Beware of computers bearing smiles: Modeling the social and cognitive effects of emotion

September 16, 2014 | New Brunswick, NJ

Speaker: Jonathan Gratch
Host: Rutgers Center for Cognitive Science Colloquium Series

Over forty years ago, Herb Simon argued that emotions would be required by any intelligent entity that must act in a dynamic, semipredictable and social world. Nonetheless, the cognitive science revolution largely had comparatively little impact on emotion research. This has change in recent years with greater interest in functional approaches to emotion in psychology and economics, and an explosion of interest in computer science on techniques for recognizing, modeling and exploiting emotions in simulations, decision models, and human-machine interaction.

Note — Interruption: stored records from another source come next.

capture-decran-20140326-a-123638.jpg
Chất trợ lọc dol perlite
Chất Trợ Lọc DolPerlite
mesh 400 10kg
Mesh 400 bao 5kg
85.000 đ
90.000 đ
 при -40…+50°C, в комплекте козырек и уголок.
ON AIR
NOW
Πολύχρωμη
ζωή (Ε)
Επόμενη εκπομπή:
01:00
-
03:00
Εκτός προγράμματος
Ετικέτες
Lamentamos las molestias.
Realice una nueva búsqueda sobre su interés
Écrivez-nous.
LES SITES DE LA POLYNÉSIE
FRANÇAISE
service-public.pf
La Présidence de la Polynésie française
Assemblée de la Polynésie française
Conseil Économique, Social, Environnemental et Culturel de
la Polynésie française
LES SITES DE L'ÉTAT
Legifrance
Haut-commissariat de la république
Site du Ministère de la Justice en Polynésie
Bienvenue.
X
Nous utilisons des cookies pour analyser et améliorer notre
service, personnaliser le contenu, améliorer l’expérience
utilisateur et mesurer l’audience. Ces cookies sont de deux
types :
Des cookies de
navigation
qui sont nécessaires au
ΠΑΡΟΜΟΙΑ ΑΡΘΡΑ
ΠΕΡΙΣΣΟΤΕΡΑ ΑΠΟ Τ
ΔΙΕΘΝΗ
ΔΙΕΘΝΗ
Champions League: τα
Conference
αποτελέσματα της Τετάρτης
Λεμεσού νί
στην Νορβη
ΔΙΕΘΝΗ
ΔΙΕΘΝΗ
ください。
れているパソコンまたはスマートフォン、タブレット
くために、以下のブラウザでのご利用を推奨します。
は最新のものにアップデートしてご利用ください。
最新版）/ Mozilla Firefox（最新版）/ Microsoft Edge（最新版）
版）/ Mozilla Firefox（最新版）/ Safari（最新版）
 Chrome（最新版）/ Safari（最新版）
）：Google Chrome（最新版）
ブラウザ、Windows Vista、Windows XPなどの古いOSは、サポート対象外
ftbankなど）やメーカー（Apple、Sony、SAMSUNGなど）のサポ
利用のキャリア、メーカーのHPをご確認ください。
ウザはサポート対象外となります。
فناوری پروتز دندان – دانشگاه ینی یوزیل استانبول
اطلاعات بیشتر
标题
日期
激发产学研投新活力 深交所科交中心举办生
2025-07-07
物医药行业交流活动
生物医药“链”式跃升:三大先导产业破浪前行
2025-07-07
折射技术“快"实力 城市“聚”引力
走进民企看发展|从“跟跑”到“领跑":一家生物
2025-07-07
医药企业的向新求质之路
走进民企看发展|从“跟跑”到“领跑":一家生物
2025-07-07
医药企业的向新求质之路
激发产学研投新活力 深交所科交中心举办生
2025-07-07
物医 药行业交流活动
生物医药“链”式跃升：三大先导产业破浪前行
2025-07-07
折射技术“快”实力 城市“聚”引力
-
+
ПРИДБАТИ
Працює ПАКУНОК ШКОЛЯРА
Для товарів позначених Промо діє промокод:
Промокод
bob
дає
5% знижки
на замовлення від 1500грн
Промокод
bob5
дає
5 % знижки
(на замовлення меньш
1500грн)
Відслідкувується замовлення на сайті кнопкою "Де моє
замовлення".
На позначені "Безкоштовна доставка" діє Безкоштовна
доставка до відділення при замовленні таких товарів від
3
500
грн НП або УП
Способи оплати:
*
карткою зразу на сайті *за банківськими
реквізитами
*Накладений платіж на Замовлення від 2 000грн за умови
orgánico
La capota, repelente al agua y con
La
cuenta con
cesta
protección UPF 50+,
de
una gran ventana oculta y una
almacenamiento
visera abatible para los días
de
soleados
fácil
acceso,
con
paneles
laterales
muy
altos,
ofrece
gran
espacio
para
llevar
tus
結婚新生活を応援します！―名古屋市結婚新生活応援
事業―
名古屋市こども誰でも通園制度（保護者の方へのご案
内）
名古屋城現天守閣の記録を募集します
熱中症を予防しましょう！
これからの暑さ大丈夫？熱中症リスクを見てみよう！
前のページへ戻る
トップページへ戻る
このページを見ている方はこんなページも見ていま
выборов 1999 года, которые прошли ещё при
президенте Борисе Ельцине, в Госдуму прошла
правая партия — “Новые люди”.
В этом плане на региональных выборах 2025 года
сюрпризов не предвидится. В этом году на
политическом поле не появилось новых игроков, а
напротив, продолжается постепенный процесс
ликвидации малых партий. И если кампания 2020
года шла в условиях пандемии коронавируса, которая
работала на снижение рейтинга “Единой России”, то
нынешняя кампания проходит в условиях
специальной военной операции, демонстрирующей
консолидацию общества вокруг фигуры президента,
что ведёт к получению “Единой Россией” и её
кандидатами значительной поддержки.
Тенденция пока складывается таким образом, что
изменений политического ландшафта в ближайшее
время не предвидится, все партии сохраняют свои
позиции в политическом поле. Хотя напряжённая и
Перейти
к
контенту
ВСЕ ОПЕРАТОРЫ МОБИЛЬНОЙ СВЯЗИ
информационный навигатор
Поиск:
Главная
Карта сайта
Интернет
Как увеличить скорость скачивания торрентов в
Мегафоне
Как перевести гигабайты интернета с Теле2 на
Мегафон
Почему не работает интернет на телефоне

In this interdisciplinary talk, I will broadly overview my research on the role of emotion in understanding the social and cognitive function of emotion for both humans and machines. With regard to cognition, I will review my research on the EMA model of emotion, based on appraisal theory, and illustrate how it predicts the antecedents and consequences of emotion in several decision-making task. With regard to social cognition, I will highlight how expressed emotion fundamentally alters how we make decisions with other decision-makers (both natural and artificial). I will illustrate these points using studies across a variety of domains including medical interviews, economic decision-making and computer games. I will discuss both the theoretical consequences of these findings for human cognition as well as their practical implications for human-computer, computer-mediated and human-robot interaction. Throughout, I will argue the need for an interdisciplinary partnership between the social and computational sciences around to topic of emotion.